Multiple Choice and Sedgemoor Witch did make the cut, one in the maindeck and the other in the sideboard. Multiple Choice has some overcosted abilities, but the combination of all of them for five mana provides that necessary payoff to get it on the team. It will mainly serve a role in the early-game, drawing a card to continue to hit land drops. It’s yet another reason why Mazemind Tome is not needed here and offers some assistance against aggro decks to boot. Multiple Choice can return a threat, make a 4/4, or do both while drawing a card. I’m not convinced that it’s good enough against the top decks of Standard, but it does have the flexibility that has made perceived weak cards of the past shine at the end.

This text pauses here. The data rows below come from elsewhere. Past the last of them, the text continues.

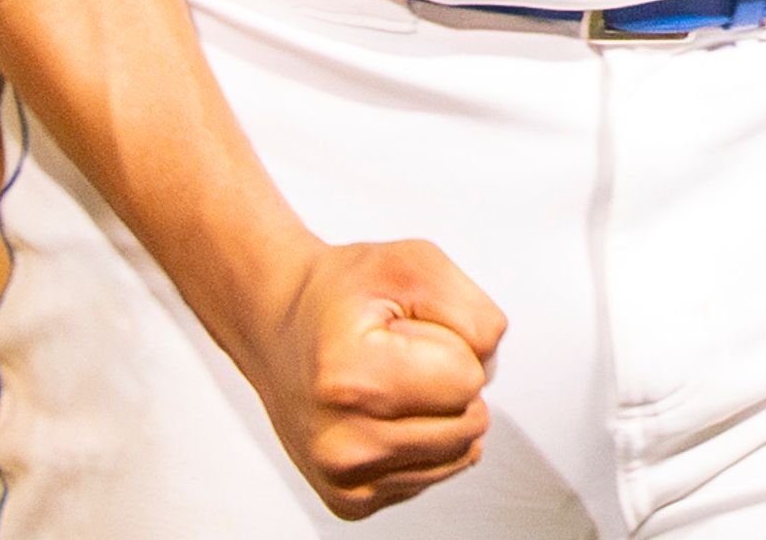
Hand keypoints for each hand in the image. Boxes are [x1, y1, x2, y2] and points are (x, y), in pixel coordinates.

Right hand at [227, 237, 508, 518]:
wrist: (276, 325)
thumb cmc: (342, 295)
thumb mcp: (414, 264)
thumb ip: (473, 312)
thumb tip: (490, 366)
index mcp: (352, 380)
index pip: (468, 379)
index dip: (452, 344)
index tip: (406, 331)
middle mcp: (342, 443)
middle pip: (468, 422)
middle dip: (451, 381)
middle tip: (401, 356)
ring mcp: (343, 479)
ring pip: (458, 454)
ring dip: (440, 413)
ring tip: (392, 382)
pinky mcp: (350, 501)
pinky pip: (434, 474)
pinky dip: (423, 441)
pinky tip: (384, 412)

Sedgemoor Witch is the Standard version of Monastery Mentor, in a slightly weaker form. The ward ability is not exciting, but magecraft makes it a scary sideboard card for unsuspecting opponents. Control decks have historically stolen matchups by bringing in creatures in the sideboarded games, while the opponent drops their removal. This strategy is as old as the game itself, but it continues to be effective in all the competitive formats I play. Even when the opponent is aware of a couple of incoming, cheap threats, they still must cut removal to fit their own disruption or control-specific sideboard cards.

I’m excited to see these new cards in action and their impact on Standard control.